*THE TASKS*
1 - Name the three existing Simon & Garfunkel songs that the text about The Graduate says Mike Nichols used in the film.
2 - Carry on the text about The Graduate from its last sentence.
--- SOURCE EXTRACT ---
The Graduate, a movie by Mike Nichols, was nominated for seven Academy Awards and won the 40th Academy Award for Best Picture/Best Director.
It was released on 22 December 1967, and it is one of the most important movies of the late 1960s as well as one of the most beloved American films of all time.
The movie is based on the 1963 novel of the same name by Charles Webb, who wrote it after graduating from Williams College, just like the main character Benjamin Braddock, played by Dustin Hoffman.
At the time it was an extremely uncommon Hollywood picture that the audience found to be fearless, forward, and even lurid.
The plot is fixated upon a dubiously erotic triangle: a nonchalant college grad (Hoffman), sexually aroused and alcoholic housewife – Mrs. Robinson (Anne Bancroft), and her ingénue daughter – Elaine (Katherine Ross) who is oblivious to her mother’s ways.
It is Hoffman’s screen debut that earned him a nomination for Best Actor at the Academy Awards. However, the movie wouldn’t be as brilliant if it weren’t for the soundtrack.
The director, Mike Nichols was a great fan of Simon & Garfunkel’s music and convinced them to allow the use of a few of their songs in his upcoming movie.
They agreed and Nichols used three of their existing songs: “The Sound of Silence,” “Scarborough Fair/Canticle” and “April Come She Will,” but he needed at least one more song.
He asked Paul Simon to contribute a new song for the soundtrack but the duo was too busy touring. Simon offered Nichols an unfinished “song about times past – about Mrs. Roosevelt and Joe DiMaggio and stuff”.
Originally, the song was titled “Mrs. Roosevelt” and had nothing to do with the plot of the movie. “Mrs. Roosevelt” was a tribute to the former First Lady, Eleanor Roosevelt, or a personified tribute to the passing of a more innocent era i.e. the 1950s and the breakthrough of the baby boomer generation.
Just as Paul Simon explained in an interview for The New York Times, years later, he didn’t mean the lyrics of the song literally.
--- INFORMATION GIVEN ---
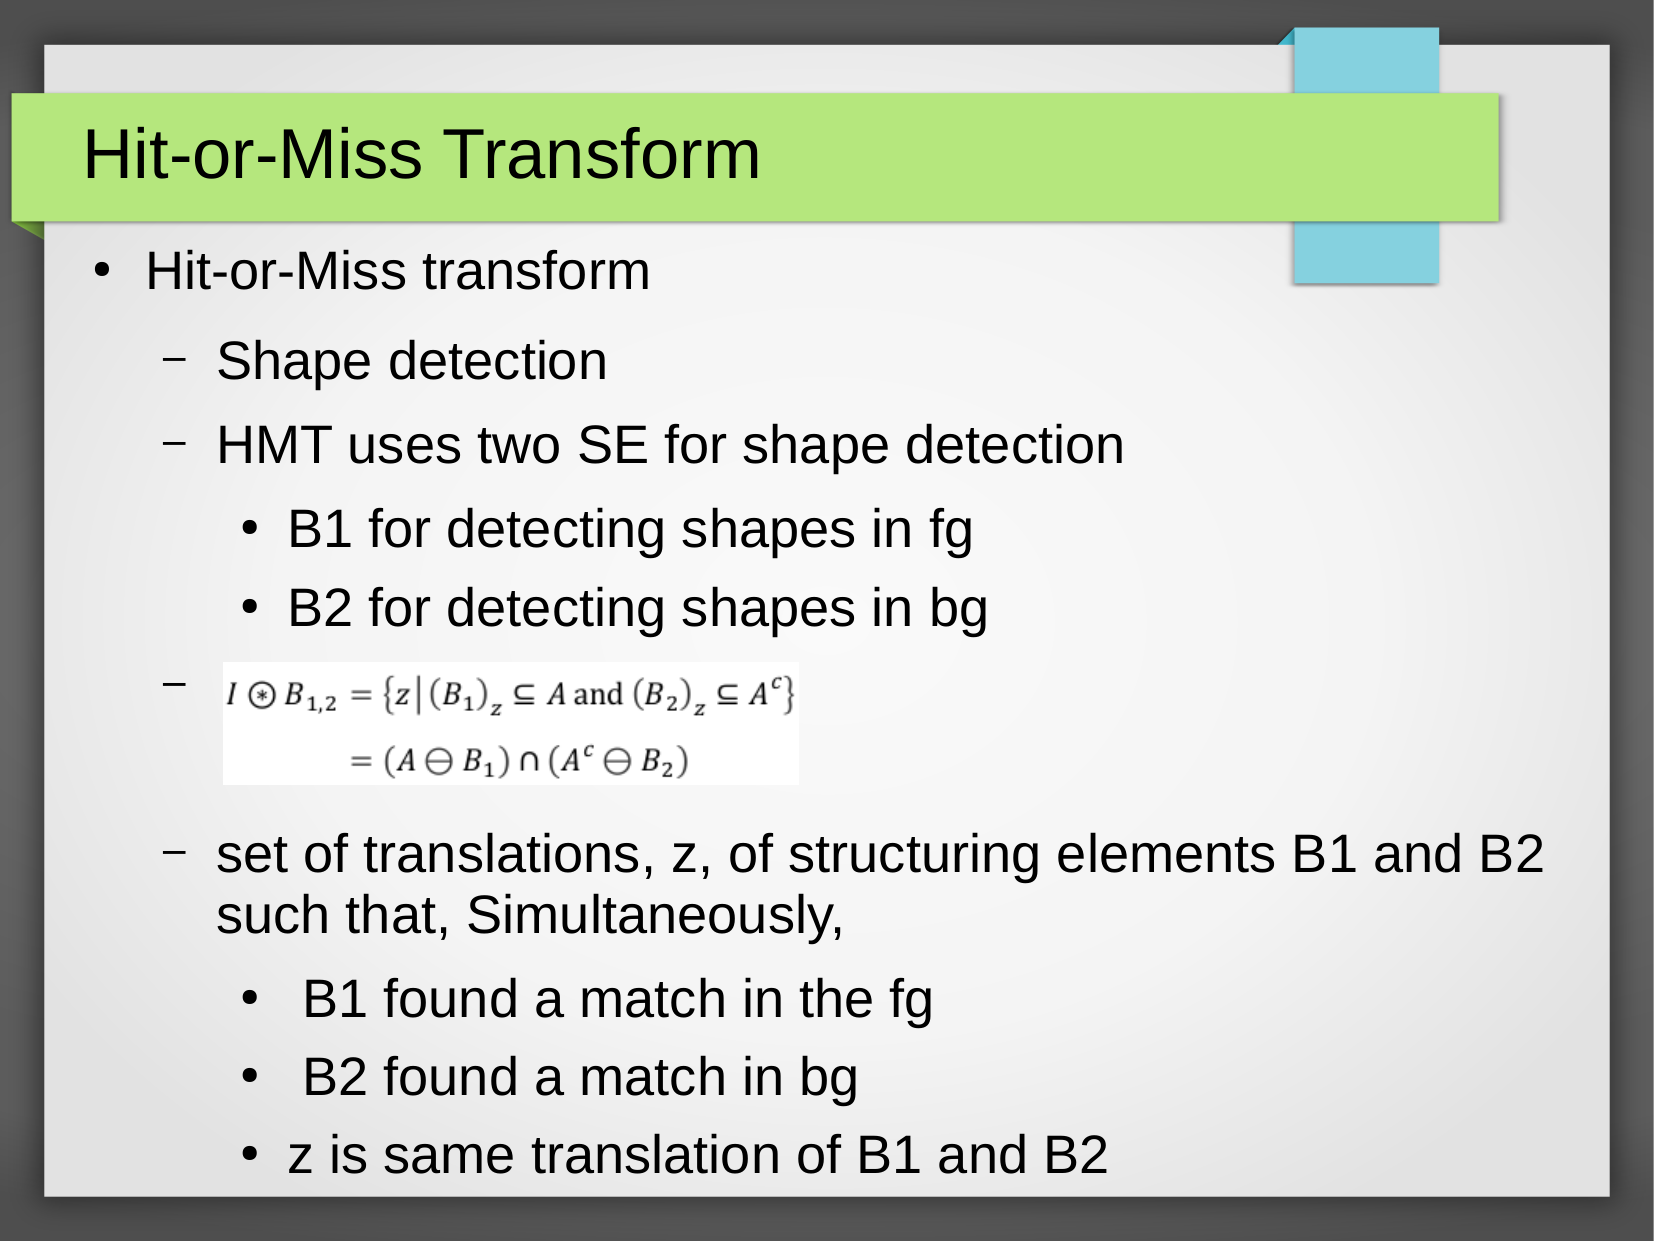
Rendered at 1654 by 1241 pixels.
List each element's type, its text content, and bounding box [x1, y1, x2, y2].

picture [0, 0, 1654, 1241]
list Hit-or-Miss transform Shape detection HMT uses two SE for shape detection B1 for detecting shapes in fg B2 for detecting shapes in bg set of translations, z, of structuring elements B1 and B2 such that, Simultaneously, B1 found a match in the fg B2 found a match in bg z is same translation of B1 and B2 [74, 240, 1563, 1189]
title Hit-or-Miss Transform [82, 94, 1264, 213]
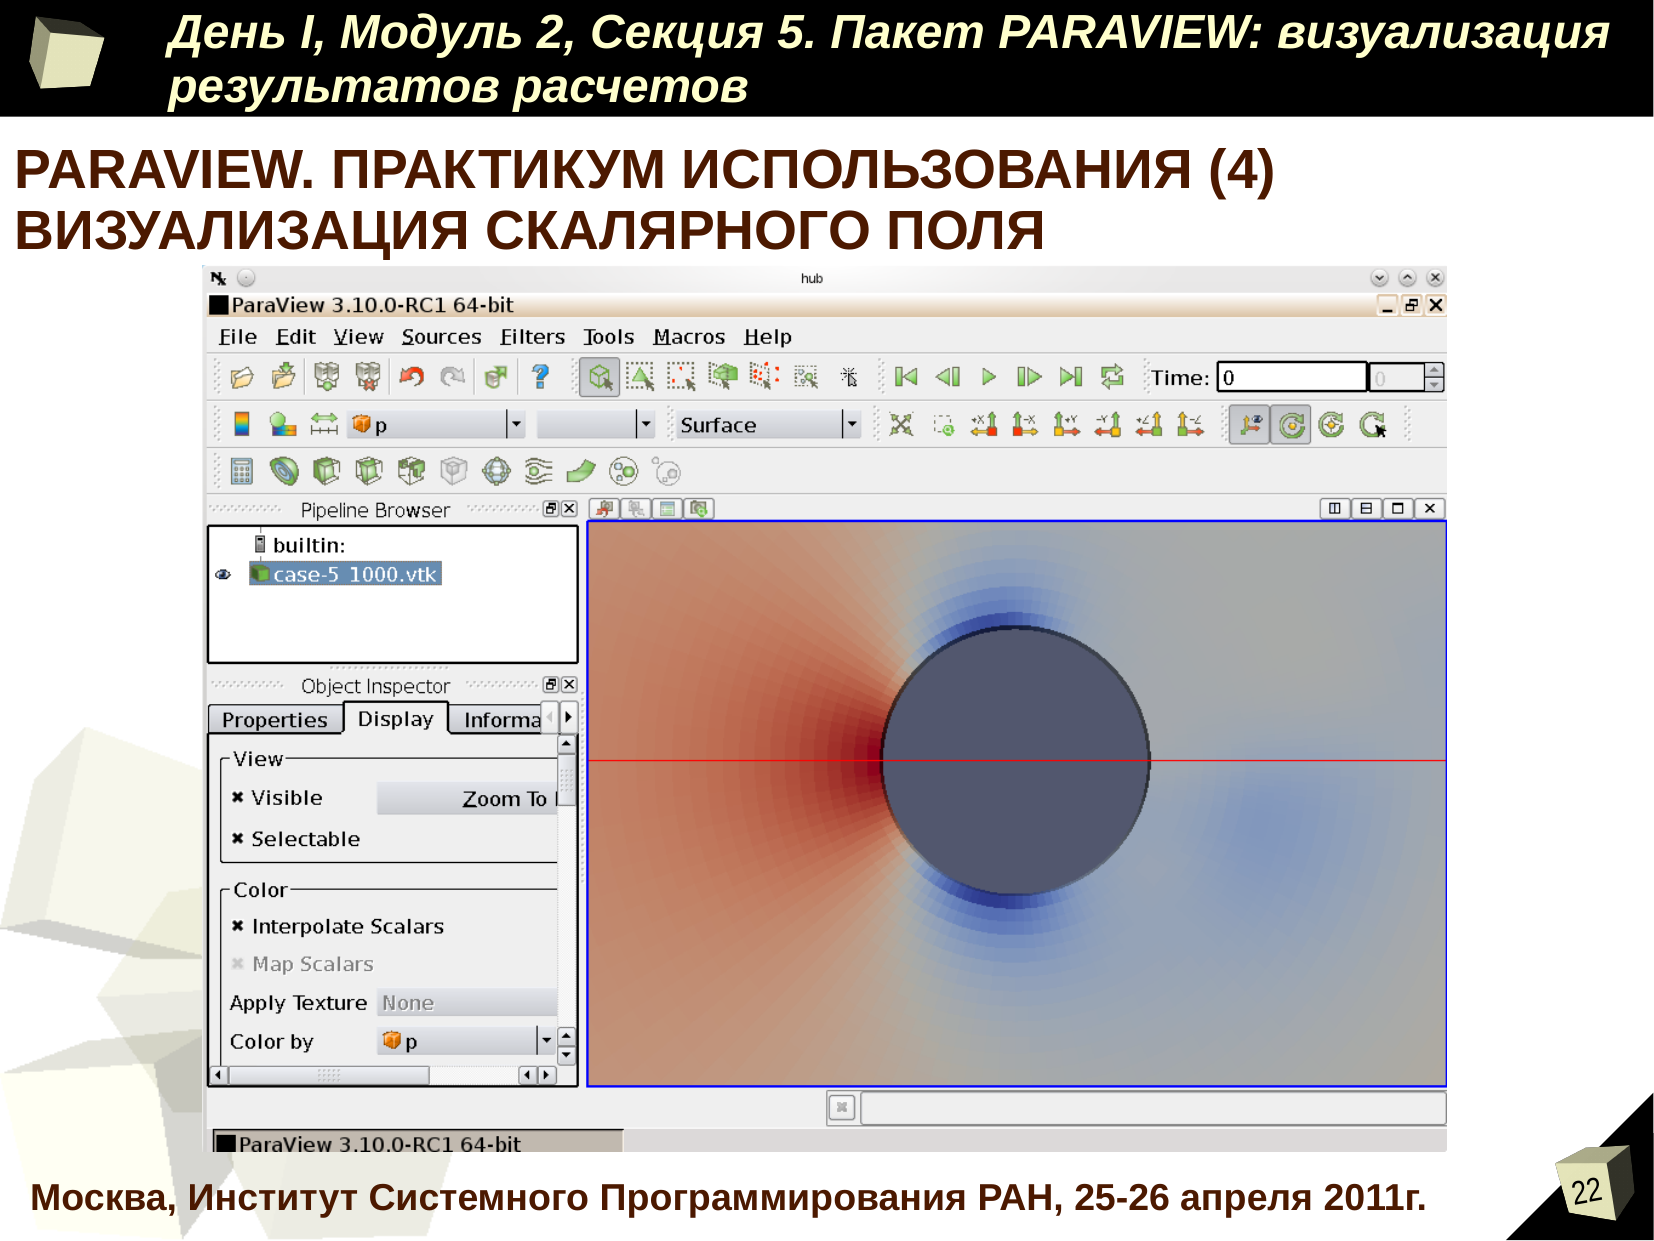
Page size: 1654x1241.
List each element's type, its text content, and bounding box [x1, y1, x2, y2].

picture [0, 269, 1447, 1241]
picture [464, 1193, 472, 1198]
text_box PARAVIEW. ПРАКТИКУМ ИСПОЛЬЗОВАНИЯ (4) ВИЗУАЛИЗАЦИЯ СКАЛЯРНОГО ПОЛЯ [0, 130, 1654, 269]
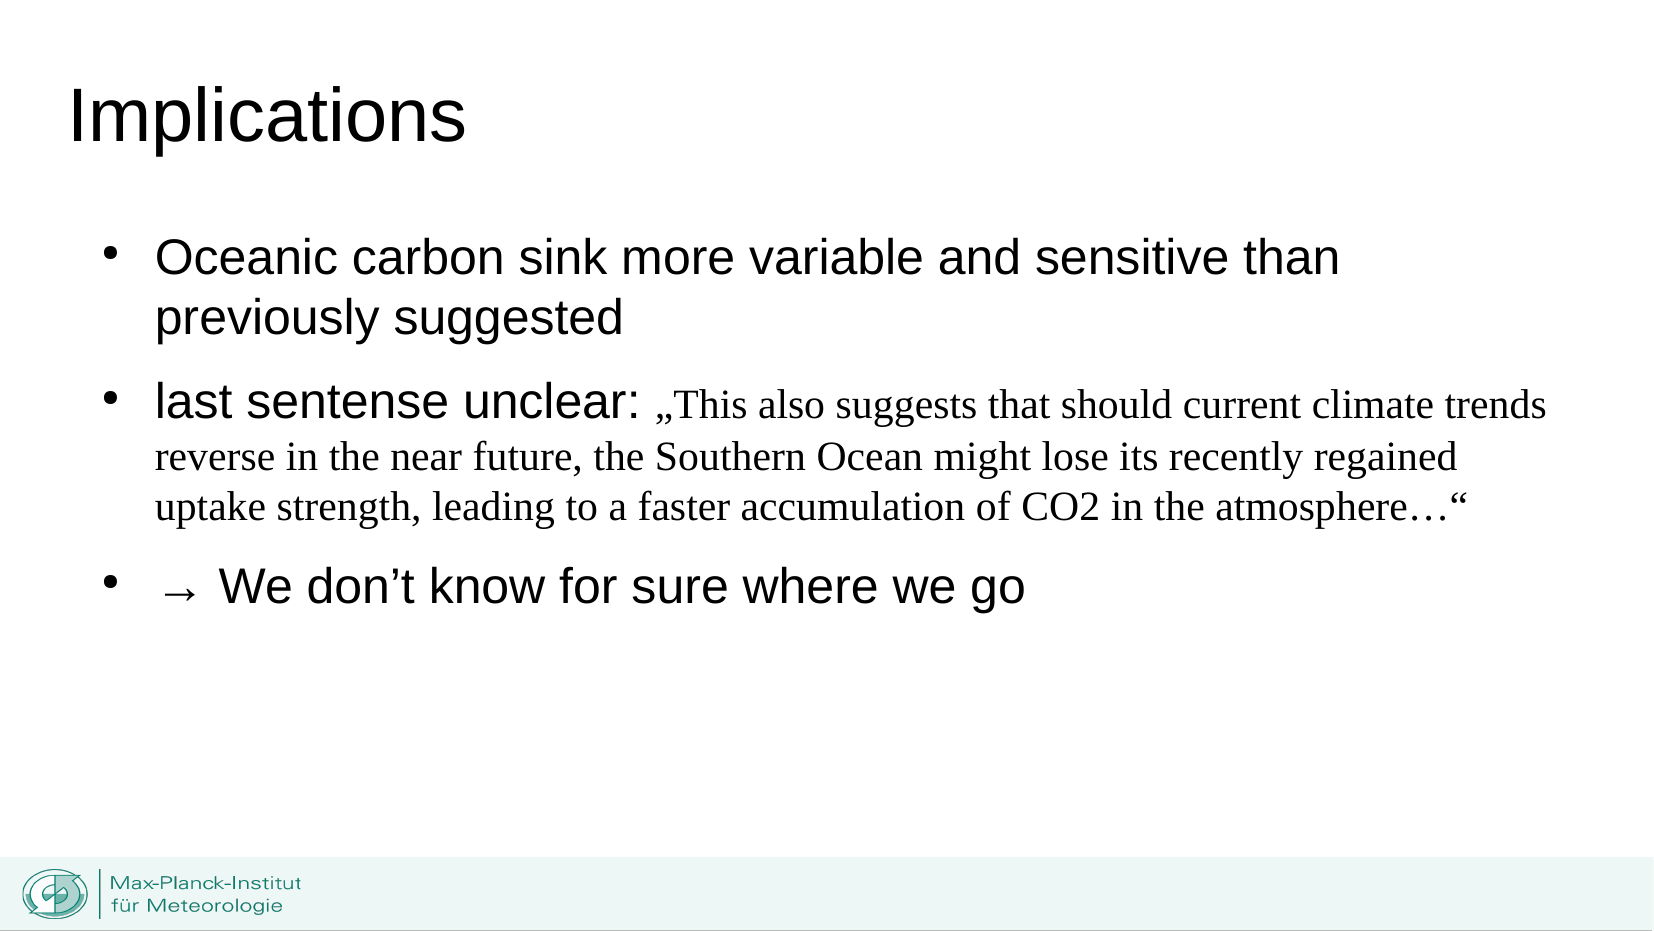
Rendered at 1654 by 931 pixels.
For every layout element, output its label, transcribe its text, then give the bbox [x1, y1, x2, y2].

list Oceanic carbon sink more variable and sensitive than previously suggested last sentense unclear: „This also suggests that should current climate trends reverse in the near future, the Southern Ocean might lose its recently regained uptake strength, leading to a faster accumulation of CO2 in the atmosphere…“ → We don’t know for sure where we go [68, 217, 1571, 831]
title Implications [67, 37, 1570, 193]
---
*EXERCISE RESULTS*
1 - "The Sound of Silence," "Scarborough Fair/Canticle," "April Come She Will"

2 -
Joe DiMaggio was quite present on the field and in the media when Simon wrote the line “Where have you gone, Joe DiMaggio,” but he thought of the baseball player as an “American hero and that, genuine heroes were in short supply”.
Nichols asked Simon to simply change the name of the song into “Mrs. Robinson”. The lyrics remained the same, and with the new title, the song fitted perfectly in the movie.
Simon & Garfunkel’s iconic soundtrack was aimed to gently touch and exploit the youth culture. And indeed proved to be an integral part of the storytelling process of the movie. It also brought the music of Simon & Garfunkel to a wider audience.
“Mrs. Robinson” became the first rock song to win the 11th Grammy Award for Record of the Year in 1969 and hit number one on the Billboard Hot 100.
The song was not only popular in the states but worldwide, and it has been covered by many artists including Frank Sinatra, the Lemonheads, and Bon Jovi.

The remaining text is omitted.